**Supplied passage**
::::
A combined regression S-EOF method, which is similar to that used by Kao and Yu (2009), is performed to the covariance matrix of residual SST anomalies to identify the leading structure of the CP-El Niño. The S-EOF (Season-reliant Empirical Orthogonal Function, Wang and An, 2005) is an effective method to examine the seasonal evolution of the El Niño phenomenon. To apply such a method, the monthly data need to be reorganized to obtain a four-season sequential spatial domain so that the spatial vectors of S-EOF modes have a scale of four while the time series varies yearly. The S-EOF results are sensitive to the selection of seasonal sequences. Based on sensitivity tests, the seasonal sequence starting from MAM(0) to DJF(1) was selected to better show the SSTA developing pattern of the CP-El Niño. After the leading mode is obtained, all other variables are monthly or seasonally regressed onto the principle component (PC) to examine the air-sea interaction during the development of the CP-El Niño.

Fig.2 (a) Niño-3R and Niño-3 indices during 1960–2009, (b) linear regression of SSTA onto the Niño-3R index, (c) standard deviation of the residual SSTA after the Niño-3R related SSTA are removed. The boxes from left to right denote Niño-4 region (solid black line), Niño-3.4 region (dotted purple line), and Niño-3 region (solid black line), respectively.
::::
Stored data
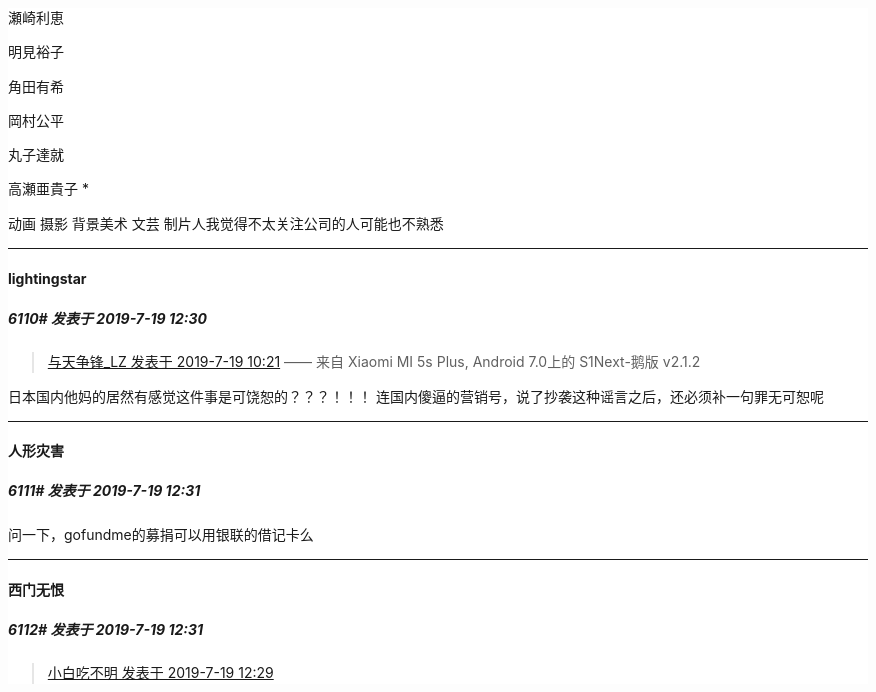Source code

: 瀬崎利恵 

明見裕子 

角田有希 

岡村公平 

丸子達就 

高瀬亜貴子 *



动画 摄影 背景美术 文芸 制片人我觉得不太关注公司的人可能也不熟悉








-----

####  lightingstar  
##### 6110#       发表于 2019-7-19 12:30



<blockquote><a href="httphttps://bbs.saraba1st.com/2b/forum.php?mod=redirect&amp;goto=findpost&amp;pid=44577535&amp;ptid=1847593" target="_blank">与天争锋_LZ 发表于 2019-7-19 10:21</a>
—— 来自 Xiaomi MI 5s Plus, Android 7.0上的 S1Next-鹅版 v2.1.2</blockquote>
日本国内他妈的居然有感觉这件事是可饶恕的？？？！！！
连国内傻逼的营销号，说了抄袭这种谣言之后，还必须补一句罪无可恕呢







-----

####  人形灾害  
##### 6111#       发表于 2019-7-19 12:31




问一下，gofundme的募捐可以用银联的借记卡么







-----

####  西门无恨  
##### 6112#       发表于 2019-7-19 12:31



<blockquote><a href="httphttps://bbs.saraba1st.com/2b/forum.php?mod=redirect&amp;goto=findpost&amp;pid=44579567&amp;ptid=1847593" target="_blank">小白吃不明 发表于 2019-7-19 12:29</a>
::::
**To do**
A - Print the part of the CP-El Niño passage from "Fig.2 (a) Niño-3R" up to and including "black line), respectively.".
B - In the CP-El Niño passage, which seasonal sequence was selected for the S-EOF analysis?
These lines were drawn from a separate source.

**Answers**
A -
Fig.2 (a) Niño-3R and Niño-3 indices during 1960–2009, (b) linear regression of SSTA onto the Niño-3R index, (c) standard deviation of the residual SSTA after the Niño-3R related SSTA are removed. The boxes from left to right denote Niño-4 region (solid black line), Niño-3.4 region (dotted purple line), and Niño-3 region (solid black line), respectively.

B - The sequence starting from MAM(0) to DJF(1).